Abstract:
The invention relates to high energy density electrochemical generators of the alkaline, more particularly lithium, negative electrode type. An electrolyte whose solvent contains 1-3 dioxane, dioxolane or propylene oxide, preferably mixed with propylene carbonate or ethylene carbonate is utilized. 
     This electrolyte has excellent conductivity, even at a relatively slight concentration of the solute. Lithium perchlorate is preferred as the solute and copper oxide, monovalent silver chromate, lead chromate, fluorinated carbons, polymerized fluorinated carbons or mixtures of these latter with metal compounds are preferred as active positive material.

Description:
RELATED APPLICATIONS 
     This is a continuation of application Ser. No. 328,029 filed Jan. 30, 1973, now abandoned. 
    
    
     BRIEF SUMMARY OF INVENTION 
     This invention relates to electrochemical cells of high energy density type, the negative electrode of which has for its main constituent an alkaline metal, preferably lithium, and the positive electrode of which may comprise various depolarizers. Copper and iron oxides, copper and iron sulfides, monovalent silver chromate and lead chromate, fluorinated carbons with a possible addition of one of the hereabove mentioned metal compounds may be used as depolarizers. Generators of this general type are known in the art. Known electrolytes for such generators are either lithium perchlorate or lithium fluoborate for solute, with a solvent therefor of one or several aprotic organic liquids of high solvating power. Because of this solvating power on the one hand a sufficient amount of the solute can be dissolved in such solvents for obtaining a high electric conductivity and on the other hand the discharge products of the lithium electrode can also be dissolved so that the polarization of the negative electrode of the cell is prevented. 
     The solvents disclosed in known prior patents were preferably selected among saturated ethers where the solvating power is partly due to the presence of an oxygen atom bearing at least one free electron pair as well as to the fact that the ether is saturated. Thus U.S. Pat. No. 3,542,601 of Nov. 24, 1970 disclosed tetrahydrofuran, tetrahydropyran and 4.4, dimethyl 1-3 dioxane as electrolyte solvents. In the same connection the addition of secondary solvents, more especially to tetrahydrofuran, has been disclosed. U.S. Pat. Nos. 3,511,716 of May 12, 1970 and 3,701,688 of Oct. 31, 1972 both teach the addition of 1-1 or 1-2 dimethoxyethane, and of various other solvents to tetrahydrofuran. 

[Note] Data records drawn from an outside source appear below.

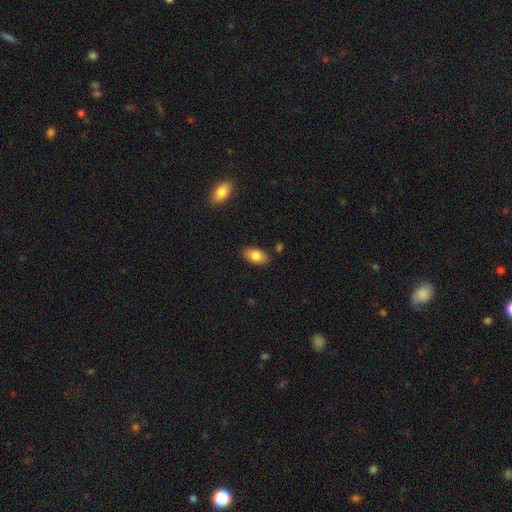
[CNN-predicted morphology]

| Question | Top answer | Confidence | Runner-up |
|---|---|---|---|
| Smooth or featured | smooth | 82% | featured or disk (11%) |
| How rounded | in between | 93% | round (4%) |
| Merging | none | 86% | minor disturbance (10%) |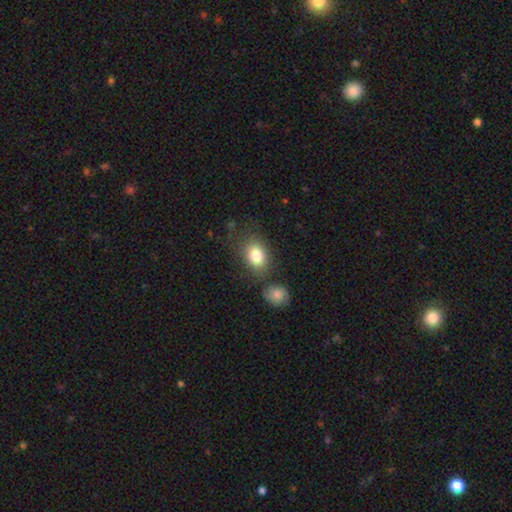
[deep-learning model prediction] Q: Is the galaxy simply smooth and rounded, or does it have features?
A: smooth — 81%.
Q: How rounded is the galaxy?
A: in between — 67%.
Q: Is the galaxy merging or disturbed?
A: none — 69%.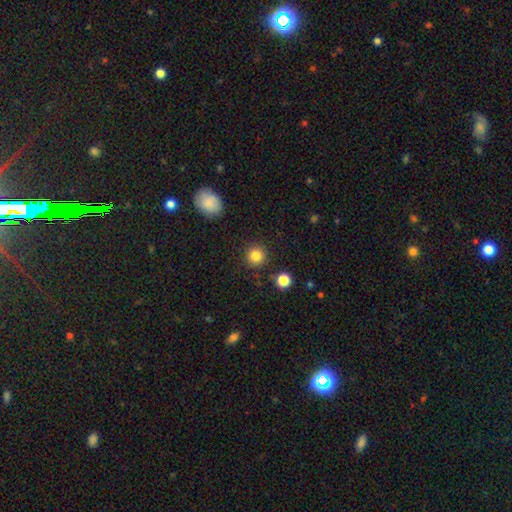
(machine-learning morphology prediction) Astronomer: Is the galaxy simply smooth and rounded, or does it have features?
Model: smooth — 84%.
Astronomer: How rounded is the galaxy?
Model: round — 95%.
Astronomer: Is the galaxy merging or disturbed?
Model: none — 90%.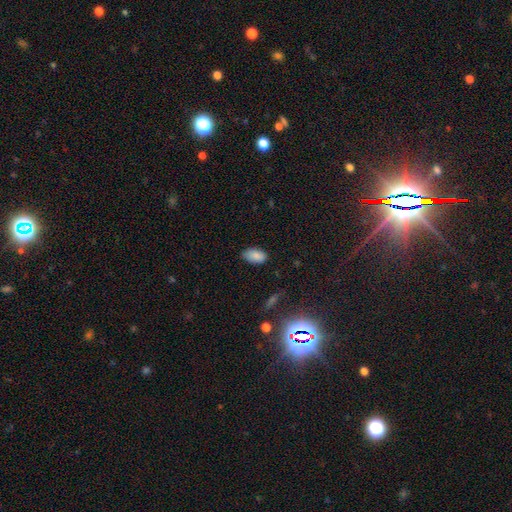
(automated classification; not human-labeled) Overall: smooth (85%). How rounded: in between (94%). Merging: none (79%).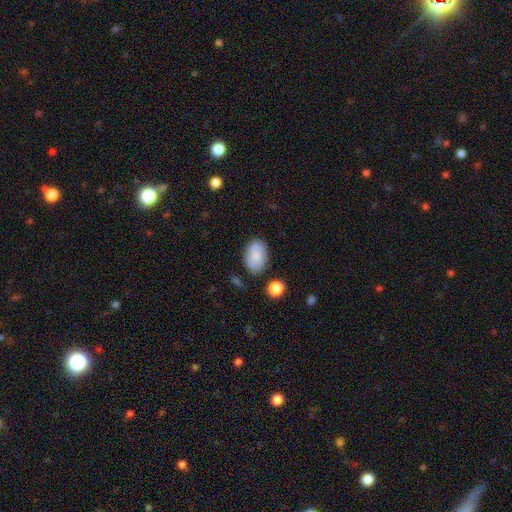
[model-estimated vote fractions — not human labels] This is likely a smooth galaxy (74%). How rounded: clearly in between (88%). Merging: likely none (74%).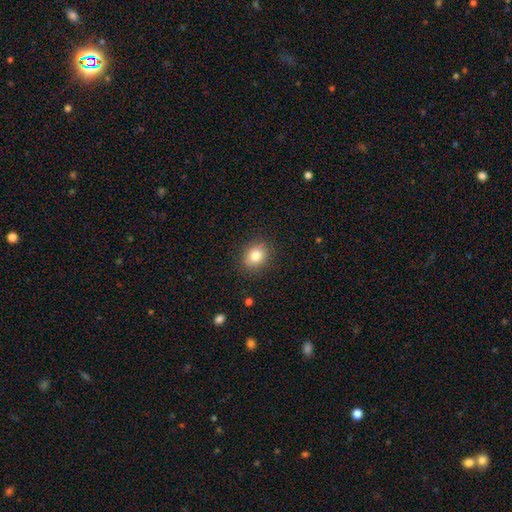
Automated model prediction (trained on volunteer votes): Q: Smooth or featured?
A: smooth (81%); runner-up: star or artifact (11%)
Q: How rounded?
A: round (63%); runner-up: in between (36%)
Q: Merging?
A: none (87%); runner-up: minor disturbance (9%)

     It has now been discovered that the solvating properties of cyclic ethers such as tetrahydrofuran, or aliphatic ethers such as diemthyoxyethane are all the greater as the number No. of oxygen atoms is higher as related to the number Nc of carbon atoms in their respective molecules. 
     According to the invention the ratio No/Nc is increased and as a consequence the solvating power of the solvent is increased, either by increasing the number No of the oxygen atoms or by decreasing the number Nc of the carbon atoms in the solvent molecule as compared to the tetrahydrofuran molecule. 
     The preferred ether solvents where No is increased are dioxolane and 1-3 dioxane, both of which have two oxygen atoms and fewer carbon atoms than 4.4. dimethyl 1-3 dioxane (which has also two oxygen atoms). Among the ether solvents where Nc is decreased, the preferred solvent is propylene oxide also called 1.2 epoxy propane or methyloxyrane. 
     An object and feature of the invention is, therefore, the provision of a high energy density with a negative electrode, the active material of which is an alkaline metal, preferably lithium, with a positive electrode, the active material of which is selected from the group consisting of copper oxide, monovalent silver chromate, lead chromate, fluorinated carbons, polymerized fluorinated carbides and mixtures of the latter with the hereabove mentioned metal compounds, and with a novel electrolyte comprising a solute and at least one solvent, said solvent being constituted by a saturated ether comprising at least one oxygen atom bearing at least one free electron pair, and wherein the saturated ether is selected from the group consisting of 1-3 dioxane, dioxolane and propylene oxide also called 1-2 epoxypropane. 
     According to an advantageous embodiment, the solute is lithium perchlorate in the concentration range of 1 to 2.5 M. 
     A preferred embodiment of the invention provides as electrolyte solvent a mixture of a cyclic ether and an ester, the ether being either dioxolane or propylene oxide and the ester being selected from the group consisting of propylene carbonate and ethylene carbonate. 
     The percentage of ester in such a solvent mixture is advantageously in the range of 10 to 50% by volume. 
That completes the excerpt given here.